The container for storage, transport, or shipping shall be labeled or color-coded according to paragraph (g)(1)(i) and closed prior to being stored, transported, or shipped. When a facility utilizes Universal Precautions in the handling of all specimens, the labeling/color-coding of specimens is not necessary provided containers are recognizable as containing specimens. This exemption only applies while such specimens/containers remain within the facility. Labeling or color-coding in accordance with paragraph (g)(1)(i) is required when such specimens/containers leave the facility.
In the interest of full disclosure, I’m including the items under paragraph (g)(1)(i) below, just in case there is something than clicks with your particular situation:
Labels and Signs –
Warning labels shall be affixed to containers of regulated waste, refrigerators and freezers containing blood or other potentially infectious material; and other containers used to store, transport or ship blood or other potentially infectious materials, except as provided in paragraph (g)(1)(i)(E), (F) and (G).
Labels required by this section shall include the following legend:
These labels shall be fluorescent orange or orange-red or predominantly so, with lettering and symbols in a contrasting color.

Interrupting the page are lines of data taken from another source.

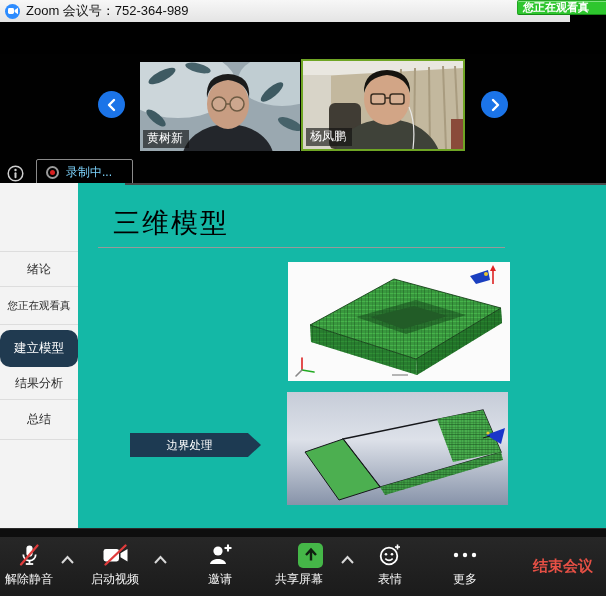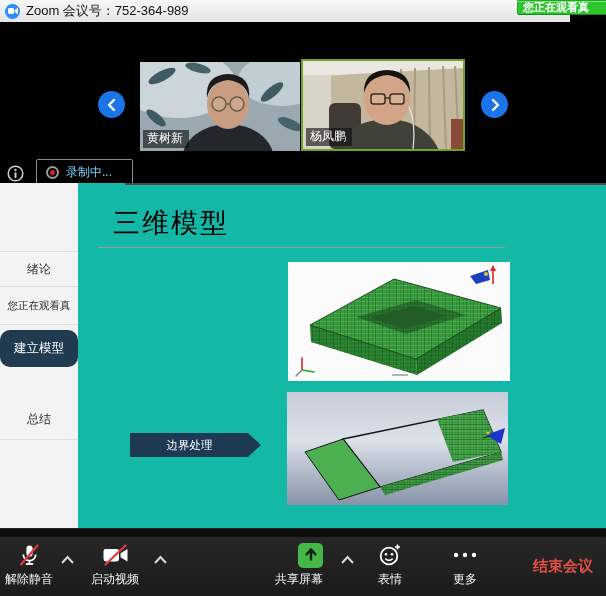--- a/index.html
+++ b/index.html
@@ -163,20 +163,21 @@
     </div>
     <div class="strip-dash"></div>
   </div>
 
   <div class="share-screen">
     <div class="slide-sidebar">
       <div class="sb-row sb-sep" style="top:0;height:69px;"></div>
       <div class="sb-row sb-sep" style="top:69px;height:35px;">绪论</div>
       <div class="sb-row sb-sep sb-long" style="top:104px;height:38px;">您正在观看真</div>
       <div class="sb-row sb-active" style="top:147px;height:37px;border-radius:10px;">建立模型</div>
+      <div class="sb-row sb-sep" style="top:184px;height:33px;">结果分析</div>
       <div class="sb-row sb-sep" style="top:217px;height:40px;">总结</div>
     </div>
     <div class="active-marker"></div>
 
     <div class="slide-main">
       <div class="main-topline"></div>
       <div class="slide-title">三维模型</div>
       <div class="title-rule"></div>
 
       <div class="callout callout2">边界处理</div>
@@ -275,20 +276,31 @@
         </svg>
       </div>
       <div class="tb-label">启动视频</div>
     </div>
     <div class="tb-chevron" style="left:151px;">
       <svg width="15" height="10" viewBox="0 0 15 10">
           <polyline points="2,8 7.5,2 13,8" fill="none" stroke="#d8d8d8" stroke-width="2"></polyline>
         </svg>
     </div>
 
+    <div class="tb-btn" style="left:192px;width:56px;">
+      <div class="tb-icon">
+        <svg width="25" height="24" viewBox="0 0 25 24">
+          <circle cx="10" cy="8" r="4.6" fill="#fff"></circle>
+          <path d="M2,21 C3,14.4 17,14.4 18,21 Z" fill="#fff"></path>
+          <line x1="16.5" y1="5" x2="23.5" y2="5" stroke="#fff" stroke-width="2.1"></line>
+          <line x1="20" y1="1.5" x2="20" y2="8.5" stroke="#fff" stroke-width="2.1"></line>
+        </svg>
+      </div>
+      <div class="tb-label">邀请</div>
+    </div>
 
     <div class="tb-btn" style="left:267px;width:56px;align-items:flex-end;">
       <div class="tb-icon">
         <span class="share-sq">
           <svg width="16" height="16" viewBox="0 0 16 16">
             <line x1="8" y1="13.5" x2="8" y2="4" stroke="#102010" stroke-width="2.4"></line>
             <polyline points="3,8 8,2.6 13,8" fill="none" stroke="#102010" stroke-width="2.4"></polyline>
           </svg>
         </span>
       </div>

Labels shall be affixed as close as feasible to the container by string, wire, adhesive, or other method that prevents their loss or unintentional removal.
Red bags or red containers may be substituted for labels.
Containers of blood, blood components, or blood products that are labeled as to their contents and have been released for transfusion or other clinical use are exempted from the labeling requirements of paragraph (g).
Individual containers of blood or other potentially infectious materials that are placed in a labeled container during storage, transport, shipment or disposal are exempted from the labeling requirement.
Labels required for contaminated equipment shall be in accordance with this paragraph and shall also state which portions of the equipment remain contaminated.
Regulated waste that has been decontaminated need not be labeled or color-coded.
Hopefully, that helps answer your question; I think as long as you have something that is specifically identifiable to all who would be handling the specimens, you should be fine.